I’m sure there are others that I’m not aware of. Both of these are interesting feedback mechanisms that allow industry progress to feed on itself, creating an accelerating flywheel—every successive model is another stepping stone to create further improvements. If you’re looking for the fastest-possible progress in the industry this is good but may it not be desirable from the perspective of each individual model producer.
I am not a lawyer, but … this seems like a very challenging stance to take simply from an enforceability standpoint. The output of Llama 2 is simply text, and (as far as I know) there is no way to trace a specific piece of text back to the model that produced it. So :shrug: I’m not sure how this stipulation works in practice. But it is interesting to see this license term as it seems like a fairly clear indication of Meta’s perceived strategic threats.
Right now there is a lot of variability between the availability and licensing terms of code and model weights for the leading LLMs. I expect this to settle out over the coming ~year as we start to see the strategic positions of the players cluster into a small number of camps. This will be quite determinative in shaping the current AI wave.
The future of BI
I leave you with a question, one of the biggest questions in my brain in this period of transition for the data ecosystem. I would welcome your thoughts, well-thought-out or totally disorganized. Here it is:
How does LLM-powered AI impact the BI ecosystem?

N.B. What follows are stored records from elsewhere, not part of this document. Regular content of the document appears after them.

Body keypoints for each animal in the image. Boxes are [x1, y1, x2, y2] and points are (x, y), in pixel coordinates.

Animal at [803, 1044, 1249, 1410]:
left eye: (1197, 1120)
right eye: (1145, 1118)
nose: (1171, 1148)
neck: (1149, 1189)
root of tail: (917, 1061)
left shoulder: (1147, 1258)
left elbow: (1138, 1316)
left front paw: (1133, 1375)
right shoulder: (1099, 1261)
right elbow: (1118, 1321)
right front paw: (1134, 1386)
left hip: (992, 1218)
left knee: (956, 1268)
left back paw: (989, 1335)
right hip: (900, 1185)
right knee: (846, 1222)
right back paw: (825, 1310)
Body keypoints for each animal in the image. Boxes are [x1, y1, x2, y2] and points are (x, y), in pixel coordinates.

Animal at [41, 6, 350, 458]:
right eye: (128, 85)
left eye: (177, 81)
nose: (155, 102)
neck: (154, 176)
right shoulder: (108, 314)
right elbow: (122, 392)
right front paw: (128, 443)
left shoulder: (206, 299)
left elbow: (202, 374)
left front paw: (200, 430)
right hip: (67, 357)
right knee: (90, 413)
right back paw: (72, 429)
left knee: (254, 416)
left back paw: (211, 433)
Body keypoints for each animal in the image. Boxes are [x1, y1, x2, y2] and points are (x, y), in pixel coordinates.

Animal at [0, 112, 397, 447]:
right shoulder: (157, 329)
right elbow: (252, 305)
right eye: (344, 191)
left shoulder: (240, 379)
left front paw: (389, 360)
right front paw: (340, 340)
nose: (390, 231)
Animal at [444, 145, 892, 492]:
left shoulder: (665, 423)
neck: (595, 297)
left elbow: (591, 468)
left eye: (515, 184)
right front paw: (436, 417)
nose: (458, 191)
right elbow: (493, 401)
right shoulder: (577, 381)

From what I can tell, there are basically two answers:
Status quo. Sure, there will be some nice interfaces built that are powered by LLMs, but the core BI experience will not be changed in ways that are fundamentally disruptive. The same people will do roughly the same jobs they did previously, and the same vendors will likely dominate (now with new AI-powered features).
Disruptive. The natural language interface to data will fundamentally disrupt what we currently think of as BI and the entire ecosystem will need to be rebuilt from the ground up. The human jobs-to-be-done will shift significantly and more humans will be able to interact with data more directly.
I have heard smart people take both sides of this. I generally find myself pulled towards perspective #2, but I don’t have any real conviction behind this. It is one of the open threads in my brain that I am constantly looking for new data points on. If you have thoughts to share, I’d welcome them.